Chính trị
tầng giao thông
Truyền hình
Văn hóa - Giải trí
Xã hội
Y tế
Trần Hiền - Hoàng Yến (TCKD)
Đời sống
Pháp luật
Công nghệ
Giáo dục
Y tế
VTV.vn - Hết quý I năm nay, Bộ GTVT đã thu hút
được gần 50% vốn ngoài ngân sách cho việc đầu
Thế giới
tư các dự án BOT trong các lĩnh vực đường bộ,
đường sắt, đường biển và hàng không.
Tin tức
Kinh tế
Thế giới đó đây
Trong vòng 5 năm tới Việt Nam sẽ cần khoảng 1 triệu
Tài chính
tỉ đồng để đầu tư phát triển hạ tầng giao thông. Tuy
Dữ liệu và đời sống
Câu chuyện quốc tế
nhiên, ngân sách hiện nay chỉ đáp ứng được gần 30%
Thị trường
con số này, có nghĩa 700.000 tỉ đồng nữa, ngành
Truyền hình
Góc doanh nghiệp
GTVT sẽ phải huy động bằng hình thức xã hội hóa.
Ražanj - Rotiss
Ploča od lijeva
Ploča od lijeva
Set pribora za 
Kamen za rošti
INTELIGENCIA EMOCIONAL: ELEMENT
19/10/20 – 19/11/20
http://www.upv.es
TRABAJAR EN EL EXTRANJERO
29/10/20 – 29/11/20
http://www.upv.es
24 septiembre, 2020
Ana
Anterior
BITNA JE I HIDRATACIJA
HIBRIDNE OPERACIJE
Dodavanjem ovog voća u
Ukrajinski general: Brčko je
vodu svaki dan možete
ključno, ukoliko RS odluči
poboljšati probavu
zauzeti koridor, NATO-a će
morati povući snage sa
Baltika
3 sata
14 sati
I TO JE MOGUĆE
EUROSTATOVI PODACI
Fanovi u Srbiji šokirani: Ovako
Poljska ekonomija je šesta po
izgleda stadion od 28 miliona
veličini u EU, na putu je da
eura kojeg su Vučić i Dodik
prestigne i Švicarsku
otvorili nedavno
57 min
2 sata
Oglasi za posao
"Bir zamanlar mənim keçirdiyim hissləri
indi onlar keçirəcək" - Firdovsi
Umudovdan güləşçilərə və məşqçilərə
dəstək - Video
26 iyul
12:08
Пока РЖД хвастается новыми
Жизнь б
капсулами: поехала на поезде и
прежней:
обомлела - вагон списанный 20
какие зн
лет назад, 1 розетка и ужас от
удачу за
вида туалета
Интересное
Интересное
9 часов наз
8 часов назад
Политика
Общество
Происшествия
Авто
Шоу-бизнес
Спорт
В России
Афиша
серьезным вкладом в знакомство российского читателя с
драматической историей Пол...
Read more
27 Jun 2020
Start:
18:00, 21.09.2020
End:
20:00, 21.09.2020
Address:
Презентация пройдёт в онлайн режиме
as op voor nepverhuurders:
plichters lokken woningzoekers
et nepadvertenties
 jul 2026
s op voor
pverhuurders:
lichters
======
Write each line above out exactly.

» Your solution:
Chính trị
tầng giao thông
Truyền hình
Văn hóa - Giải trí
Xã hội
Y tế
Trần Hiền - Hoàng Yến (TCKD)
Đời sống
Pháp luật
Công nghệ
Giáo dục
Y tế
VTV.vn - Hết quý I năm nay, Bộ GTVT đã thu hút
được gần 50% vốn ngoài ngân sách cho việc đầu
Thế giới
tư các dự án BOT trong các lĩnh vực đường bộ,
đường sắt, đường biển và hàng không.
Tin tức
Kinh tế
Thế giới đó đây
Trong vòng 5 năm tới Việt Nam sẽ cần khoảng 1 triệu
Tài chính
tỉ đồng để đầu tư phát triển hạ tầng giao thông. Tuy
Dữ liệu và đời sống
Câu chuyện quốc tế
nhiên, ngân sách hiện nay chỉ đáp ứng được gần 30%
Thị trường
con số này, có nghĩa 700.000 tỉ đồng nữa, ngành
Truyền hình
Góc doanh nghiệp
GTVT sẽ phải huy động bằng hình thức xã hội hóa.
Ražanj - Rotiss
Ploča od lijeva
Ploča od lijeva
Set pribora za 
Kamen za rošti
INTELIGENCIA EMOCIONAL: ELEMENT
19/10/20 – 19/11/20
http://www.upv.es
TRABAJAR EN EL EXTRANJERO
29/10/20 – 29/11/20
http://www.upv.es
24 septiembre, 2020
Ana
Anterior
BITNA JE I HIDRATACIJA
HIBRIDNE OPERACIJE
Dodavanjem ovog voća u
Ukrajinski general: Brčko je
vodu svaki dan možete
ključno, ukoliko RS odluči
poboljšati probavu
zauzeti koridor, NATO-a će
morati povući snage sa
Baltika
3 sata
14 sati
I TO JE MOGUĆE
EUROSTATOVI PODACI
Fanovi u Srbiji šokirani: Ovako
Poljska ekonomija je šesta po
izgleda stadion od 28 miliona
veličini u EU, na putu je da
eura kojeg su Vučić i Dodik
prestigne i Švicarsku
otvorili nedavno
57 min
2 sata
Oglasi za posao
"Bir zamanlar mənim keçirdiyim hissləri
indi onlar keçirəcək" - Firdovsi
Umudovdan güləşçilərə və məşqçilərə
dəstək - Video
26 iyul
12:08
Пока РЖД хвастается новыми
Жизнь б
капсулами: поехала на поезде и
прежней:
обомлела - вагон списанный 20
какие зн
лет назад, 1 розетка и ужас от
удачу за
вида туалета
Интересное
Интересное
9 часов наз
8 часов назад
Политика
Общество
Происшествия
Авто
Шоу-бизнес
Спорт
В России
Афиша
серьезным вкладом в знакомство российского читателя с
драматической историей Пол...
Read more
27 Jun 2020
Start:
18:00, 21.09.2020
End:
20:00, 21.09.2020
Address:
Презентация пройдёт в онлайн режиме
as op voor nepverhuurders:
plichters lokken woningzoekers
et nepadvertenties
 jul 2026
s op voor
pverhuurders:
lichters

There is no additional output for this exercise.